> EXERCISE: Recast the lines below, from the one containing "1444, 1125, 1475]" through the one containing "text goto validate; [150, 200, 1125, 232]" (both included), as a numbered list that omits blank lines and includes nothing outside that stretch.

* * * * * * * * *

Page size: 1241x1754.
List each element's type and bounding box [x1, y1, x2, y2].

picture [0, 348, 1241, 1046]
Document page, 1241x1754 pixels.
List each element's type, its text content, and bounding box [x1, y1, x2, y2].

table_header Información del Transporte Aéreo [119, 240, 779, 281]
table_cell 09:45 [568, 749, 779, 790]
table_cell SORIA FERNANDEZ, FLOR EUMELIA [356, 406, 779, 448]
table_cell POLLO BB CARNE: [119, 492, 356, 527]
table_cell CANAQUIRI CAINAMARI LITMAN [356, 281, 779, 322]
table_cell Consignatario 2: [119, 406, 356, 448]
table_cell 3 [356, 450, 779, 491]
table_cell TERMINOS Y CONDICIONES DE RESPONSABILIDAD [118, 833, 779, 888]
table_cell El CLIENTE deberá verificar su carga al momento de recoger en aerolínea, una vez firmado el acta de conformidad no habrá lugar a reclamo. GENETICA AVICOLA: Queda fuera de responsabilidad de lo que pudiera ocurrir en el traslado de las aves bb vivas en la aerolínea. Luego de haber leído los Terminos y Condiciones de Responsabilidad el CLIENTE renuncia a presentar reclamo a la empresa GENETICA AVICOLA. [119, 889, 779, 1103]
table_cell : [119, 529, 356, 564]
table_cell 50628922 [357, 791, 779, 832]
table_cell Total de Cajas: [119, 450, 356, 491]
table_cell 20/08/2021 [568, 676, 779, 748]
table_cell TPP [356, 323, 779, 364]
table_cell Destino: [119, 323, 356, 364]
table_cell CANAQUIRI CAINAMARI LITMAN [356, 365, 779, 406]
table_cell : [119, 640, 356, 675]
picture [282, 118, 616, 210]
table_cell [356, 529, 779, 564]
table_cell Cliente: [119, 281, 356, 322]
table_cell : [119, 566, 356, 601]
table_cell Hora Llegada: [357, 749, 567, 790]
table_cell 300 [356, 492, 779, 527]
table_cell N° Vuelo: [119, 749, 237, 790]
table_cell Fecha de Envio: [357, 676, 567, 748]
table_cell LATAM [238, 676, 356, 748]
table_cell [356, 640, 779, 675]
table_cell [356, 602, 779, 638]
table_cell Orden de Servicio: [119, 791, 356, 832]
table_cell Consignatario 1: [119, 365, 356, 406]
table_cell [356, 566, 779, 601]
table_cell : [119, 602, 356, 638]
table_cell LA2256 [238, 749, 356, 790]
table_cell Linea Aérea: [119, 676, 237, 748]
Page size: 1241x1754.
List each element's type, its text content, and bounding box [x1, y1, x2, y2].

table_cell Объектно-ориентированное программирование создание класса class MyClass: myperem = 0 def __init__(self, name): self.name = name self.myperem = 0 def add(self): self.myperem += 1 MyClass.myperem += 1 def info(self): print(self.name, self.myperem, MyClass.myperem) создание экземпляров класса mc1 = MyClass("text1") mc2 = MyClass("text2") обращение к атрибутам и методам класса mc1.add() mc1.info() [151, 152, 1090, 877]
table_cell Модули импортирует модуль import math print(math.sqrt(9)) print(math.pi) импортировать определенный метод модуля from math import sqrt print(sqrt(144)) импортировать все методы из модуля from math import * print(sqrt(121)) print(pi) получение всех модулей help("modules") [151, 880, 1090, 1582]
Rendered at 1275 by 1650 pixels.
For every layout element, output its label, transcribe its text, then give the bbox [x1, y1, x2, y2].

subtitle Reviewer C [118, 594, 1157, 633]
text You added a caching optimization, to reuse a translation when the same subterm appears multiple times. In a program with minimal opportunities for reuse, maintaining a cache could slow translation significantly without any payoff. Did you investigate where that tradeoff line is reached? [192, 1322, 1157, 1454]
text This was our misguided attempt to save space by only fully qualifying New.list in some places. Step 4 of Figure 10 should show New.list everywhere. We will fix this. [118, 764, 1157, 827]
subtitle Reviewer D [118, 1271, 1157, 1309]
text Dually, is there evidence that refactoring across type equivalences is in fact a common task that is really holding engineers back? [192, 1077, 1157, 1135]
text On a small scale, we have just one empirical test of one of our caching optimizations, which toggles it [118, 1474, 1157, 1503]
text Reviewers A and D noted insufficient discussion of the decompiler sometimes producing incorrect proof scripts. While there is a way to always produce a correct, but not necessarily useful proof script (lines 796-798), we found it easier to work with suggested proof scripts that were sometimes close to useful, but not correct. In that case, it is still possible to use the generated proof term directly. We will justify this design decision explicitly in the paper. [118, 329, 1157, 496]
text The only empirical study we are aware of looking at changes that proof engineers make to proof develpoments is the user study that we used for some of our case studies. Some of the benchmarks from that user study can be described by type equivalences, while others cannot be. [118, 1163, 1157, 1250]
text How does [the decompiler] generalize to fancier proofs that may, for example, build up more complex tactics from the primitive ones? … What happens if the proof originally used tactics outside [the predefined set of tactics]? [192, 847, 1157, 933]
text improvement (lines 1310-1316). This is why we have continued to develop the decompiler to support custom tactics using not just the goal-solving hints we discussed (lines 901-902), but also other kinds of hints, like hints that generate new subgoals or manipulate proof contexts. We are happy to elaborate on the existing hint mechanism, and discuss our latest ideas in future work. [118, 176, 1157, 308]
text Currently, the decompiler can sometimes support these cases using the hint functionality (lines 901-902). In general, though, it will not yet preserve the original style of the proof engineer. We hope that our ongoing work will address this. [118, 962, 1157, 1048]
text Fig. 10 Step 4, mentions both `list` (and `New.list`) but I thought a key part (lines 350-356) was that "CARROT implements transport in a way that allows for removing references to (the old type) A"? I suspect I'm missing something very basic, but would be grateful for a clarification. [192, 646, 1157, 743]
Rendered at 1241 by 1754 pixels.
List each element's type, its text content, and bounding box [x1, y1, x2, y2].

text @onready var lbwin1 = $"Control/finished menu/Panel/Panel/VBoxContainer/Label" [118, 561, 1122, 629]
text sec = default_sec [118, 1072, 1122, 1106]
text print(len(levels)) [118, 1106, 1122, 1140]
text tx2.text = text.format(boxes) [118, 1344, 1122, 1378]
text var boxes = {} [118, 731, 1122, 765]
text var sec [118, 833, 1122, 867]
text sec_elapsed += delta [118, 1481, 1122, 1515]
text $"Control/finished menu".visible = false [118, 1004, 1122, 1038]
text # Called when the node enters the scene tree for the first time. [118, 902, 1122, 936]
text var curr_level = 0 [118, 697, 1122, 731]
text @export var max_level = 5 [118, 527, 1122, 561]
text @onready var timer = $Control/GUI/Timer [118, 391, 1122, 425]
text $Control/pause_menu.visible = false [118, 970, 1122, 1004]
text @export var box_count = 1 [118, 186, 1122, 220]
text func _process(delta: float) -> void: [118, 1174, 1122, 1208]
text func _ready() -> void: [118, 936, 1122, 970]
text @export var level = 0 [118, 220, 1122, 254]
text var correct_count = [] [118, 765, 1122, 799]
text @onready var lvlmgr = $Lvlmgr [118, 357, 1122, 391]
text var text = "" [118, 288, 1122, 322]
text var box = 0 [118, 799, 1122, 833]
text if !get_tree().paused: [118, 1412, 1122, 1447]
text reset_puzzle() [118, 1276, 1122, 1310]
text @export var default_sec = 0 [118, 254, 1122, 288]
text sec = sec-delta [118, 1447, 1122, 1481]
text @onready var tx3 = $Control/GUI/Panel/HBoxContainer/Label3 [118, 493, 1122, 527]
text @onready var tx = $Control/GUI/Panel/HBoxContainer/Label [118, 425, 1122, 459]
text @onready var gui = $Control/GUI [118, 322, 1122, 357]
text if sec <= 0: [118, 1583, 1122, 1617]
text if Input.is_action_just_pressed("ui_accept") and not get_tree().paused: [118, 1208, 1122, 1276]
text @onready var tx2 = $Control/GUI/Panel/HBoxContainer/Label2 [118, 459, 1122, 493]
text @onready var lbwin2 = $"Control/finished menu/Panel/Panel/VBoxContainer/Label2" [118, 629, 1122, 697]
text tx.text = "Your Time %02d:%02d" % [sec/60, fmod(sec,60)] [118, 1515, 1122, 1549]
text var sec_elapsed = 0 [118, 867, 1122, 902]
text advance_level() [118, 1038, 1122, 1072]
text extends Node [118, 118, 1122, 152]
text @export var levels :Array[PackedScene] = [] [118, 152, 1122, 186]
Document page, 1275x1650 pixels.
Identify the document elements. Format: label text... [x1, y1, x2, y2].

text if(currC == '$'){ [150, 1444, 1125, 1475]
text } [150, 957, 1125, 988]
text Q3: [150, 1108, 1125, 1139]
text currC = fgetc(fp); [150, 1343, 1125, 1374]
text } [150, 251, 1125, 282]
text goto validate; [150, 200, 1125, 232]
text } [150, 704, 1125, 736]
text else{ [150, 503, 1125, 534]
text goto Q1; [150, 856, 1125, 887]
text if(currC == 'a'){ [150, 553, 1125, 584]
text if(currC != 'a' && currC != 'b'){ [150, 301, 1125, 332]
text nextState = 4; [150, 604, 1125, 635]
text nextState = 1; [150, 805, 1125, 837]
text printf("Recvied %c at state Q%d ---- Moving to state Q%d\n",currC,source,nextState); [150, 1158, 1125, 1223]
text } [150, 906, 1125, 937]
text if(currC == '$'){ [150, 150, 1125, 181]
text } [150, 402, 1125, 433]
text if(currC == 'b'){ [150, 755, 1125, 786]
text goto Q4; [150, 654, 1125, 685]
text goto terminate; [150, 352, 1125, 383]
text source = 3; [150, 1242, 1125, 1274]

* * * * * * * * *

> FULL SOLUTION:
1. text if(currC == '$'){ [150, 1444, 1125, 1475]
2. text } [150, 957, 1125, 988]
3. text Q3: [150, 1108, 1125, 1139]
4. text currC = fgetc(fp); [150, 1343, 1125, 1374]
5. text } [150, 251, 1125, 282]
6. text goto validate; [150, 200, 1125, 232]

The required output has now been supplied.